Thursday

On writing

I've just finished yet another rewrite of my novel whose working title has changed to Sparrows expelling Peregrines. It took longer than usual because I'm not good in the fierce heat and my family were here, though I did work early mornings. (My sister was impressed, and it take a lot to do that.) What's amazing is the word count fell from 106,000 to 85,000 words and I realized during the process just how difficult it is to cut stuff that's really good but doesn't need to be in the novel. Of course, I've saved all the really good bits for a future work.

I've also just completed the dreaded synopsis and am quite pleased with it. Most writers despise writing synposis, but I don't really have a problem with it as it was part of my 'O' level English course at high school to write precis.

I think the synopsis should be written as if one is writing copy for the book jacket. Only the most important plot details should be mentioned.

I've noticed some literary agents ask writers to send in a 1 to 7 page synposis as well as the first three chapters or so when querying them about one's work. Quite frankly, I am not interested in doing that because a short, on-point description of three paragraphs and a sample should be enough for a good agent to decide if they'd like to read the entire work or not.

As a result, there's a bunch of literary agents out there I won't query or who won't look at my work (I'm agent-hunting currently), but there you have it.

Another advantage to writing the synopsis is that one is forced to think about what type of novel one has written. This is invaluable as it then allows a writer to streamline the agent search.

My synopsis made me to realize I am really a writer of mainstream literary fiction that's offbeat and has dark and comic elements. Thus, I only query agents who like that kind of work.

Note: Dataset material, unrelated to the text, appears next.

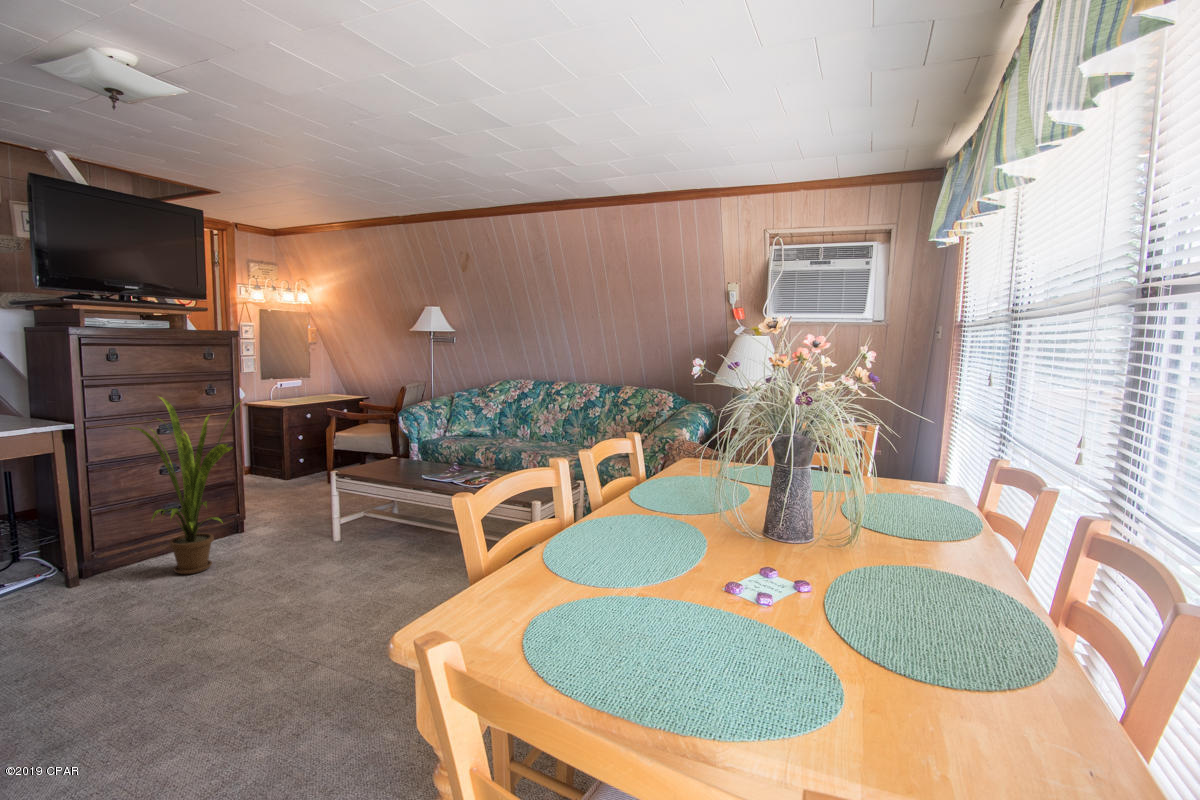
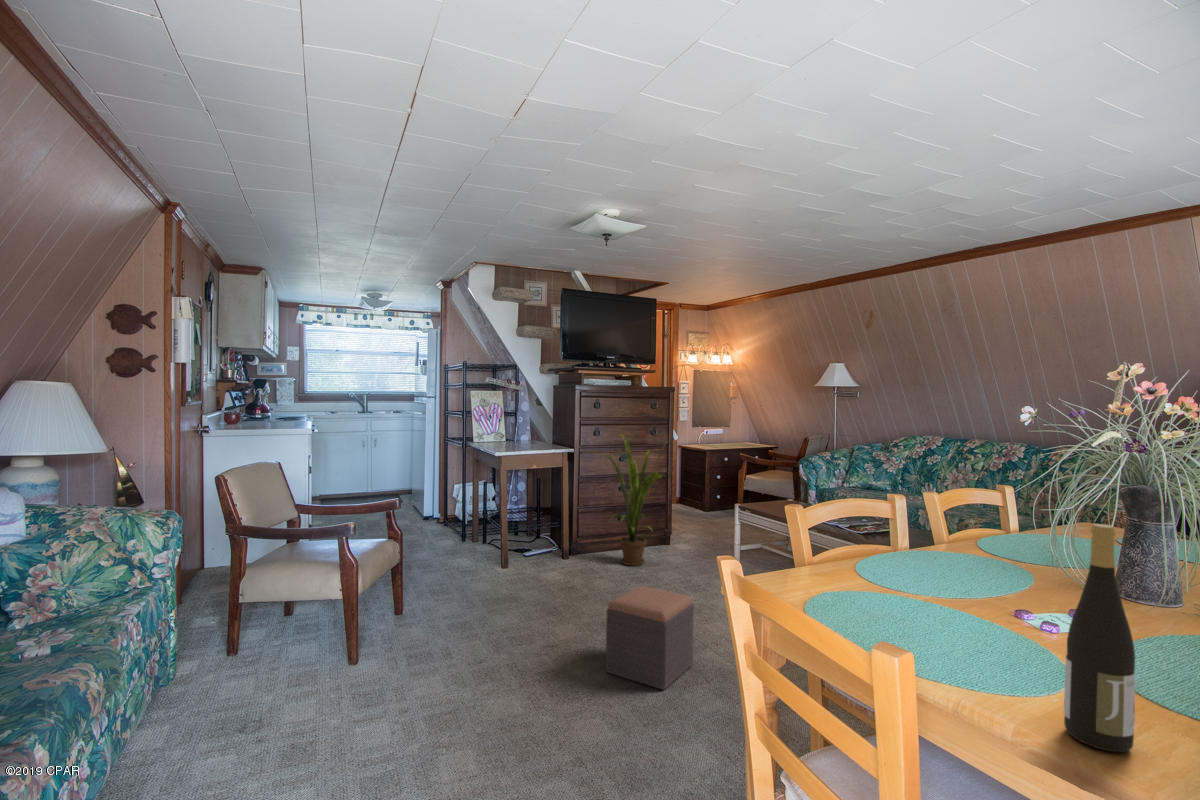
wine bottle: none [867,504,938,752] -> present [1064,524,1135,752]
footstool: none [169,612,310,757] -> present [606,586,694,690]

So far, no requests for a 7 page synposis, tomes in themselves.

Anyway, here's my synopsis:

Exasperated by his domineering, highly successful father who's even handpicked his fiancee, Derry Connolly, a likable conventional young Irishman, breaks away and sets out for London to change while attending a language school. Change begins right on the ferry crossing when he meets Piper who’s really Philomena Harris, an independent young American studying at the LSE whose relationship with her mother is almost non-existent. Piper's enthralled with the “romance” of the IRA and falling in love with her Californian boyfriend, but not the sex.

After inviting Derry to stay at her home, Derry discovers a sawed-off shotgun in a closet and fears Piper may not be who she says is—even more so when he learns she had to escape the police during a visit to Westminster parliament. With alacrity, he moves in with Julia who’s an upstanding British immigration officer. She’s also involved with a married woman with two kids and despised by an elderly widow who writes to the Queen Mother and desperately wants possession of Julia’s home for her son. As a result, Derry unwittingly becomes her target, too. A bomb explosion leads the British secret police first to Piper and then Derry, who’s arrested and accused of being an IRA terrorist. While under interrogation, Derry's astonished to see a woman whom he's attracted to chatting to one of the female detectives, and Julia lies to his father as to why he's been arrested, a lie he appears to accept.

On a trip home to Manhattan following some unorthodox therapy for her sexual apathy from a German neighbor, Piper’s NYPD dad has a meltdown because he can’t accept Piper’s mother is getting married again. At the wedding, anxious that her new life be filled with good luck from the get-go, her mother informs Piper she’s working to forgive her for a past transgression. Fueled by champagne and irritation, Piper confronts her before she leaves on honeymoon and learns the reason her mother withdrew from her. Discovering Julia's lie and learning about his son’s legal predicament, his father arrives in London to demand Derry return home and a confrontation between the two occurs on that September day when the world’s view of terrorism changed forever.